Addresses can be grouped as belonging to the same user (or, better, same "account") by grouping together the addresses that participate as inputs to a single transaction, and doing it transitively. This has been done in the recent paper by Shamir and Ron, by some previous researchers and can be done by znort's parser. I know this is not 100 % accurate but I'm fine with it.

What I'm looking for is a site that displays the results of such grouping graphically, possibly with transactions between accounts as well.

I've read about such a site on bitcointalk.org, but I can't find the topic any more. I'm looking for the url of the (now possibly defunct) site or the bitcointalk topic describing it.

  • Wouldn't that be dependent on being able to associate a transaction with a geographic location?

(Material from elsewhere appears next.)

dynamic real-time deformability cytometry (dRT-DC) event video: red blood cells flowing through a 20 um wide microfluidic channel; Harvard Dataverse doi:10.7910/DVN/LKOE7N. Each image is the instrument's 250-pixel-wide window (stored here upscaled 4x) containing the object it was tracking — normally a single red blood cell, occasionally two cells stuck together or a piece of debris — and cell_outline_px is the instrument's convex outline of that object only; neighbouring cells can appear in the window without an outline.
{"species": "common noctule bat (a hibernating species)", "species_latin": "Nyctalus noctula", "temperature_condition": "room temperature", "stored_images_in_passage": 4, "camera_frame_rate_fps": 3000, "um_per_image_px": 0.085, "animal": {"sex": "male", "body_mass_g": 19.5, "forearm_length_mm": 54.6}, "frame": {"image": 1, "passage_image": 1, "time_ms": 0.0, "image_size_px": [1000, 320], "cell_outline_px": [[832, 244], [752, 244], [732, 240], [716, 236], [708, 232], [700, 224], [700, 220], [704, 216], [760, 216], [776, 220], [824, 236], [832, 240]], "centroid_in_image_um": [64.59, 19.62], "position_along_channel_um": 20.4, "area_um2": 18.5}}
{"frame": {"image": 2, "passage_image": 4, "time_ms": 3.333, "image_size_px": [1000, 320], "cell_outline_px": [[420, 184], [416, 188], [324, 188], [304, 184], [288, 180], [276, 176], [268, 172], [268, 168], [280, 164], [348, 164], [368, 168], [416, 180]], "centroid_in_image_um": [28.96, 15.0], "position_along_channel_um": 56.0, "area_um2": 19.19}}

Commented Oct 27, 2012 at 22:50

3 Answers 3


The tool is called Blockviewer. The website, blockviewer.com, no longer exists. However, the source code is available on Github: https://github.com/thallium205/BitcoinVisualizer. Thus, you might be able to download the source code, compile it, and run it on your own machine.

You can also read the original blog post introducing some of the ideas behind it.


I found the bitcointalk topic:


  • If anyone knows what happened to blockviewer.com (the site's offline now), or if there are any similar applications/sites, I'm still interested.
    – mazi
    Commented Oct 24, 2012 at 18:40
  • 1
    It is still being developed. The latest is found here: toolongdidntread.com Commented Oct 27, 2012 at 22:45

The above-mentioned site, blockviewer.com, is now down.

There should be some type of search/querying engine that allows you to find the addresses associated with a given address based on the classic user-generating algorithm.

Anecdotally, my university might be hosting such an engine by the end of the summer. We're also looking at Javascript-based visualization engines to host the data through.

Sadly, however, it seems that no such visualizer (or even public data source) currently exists, as far as I can tell.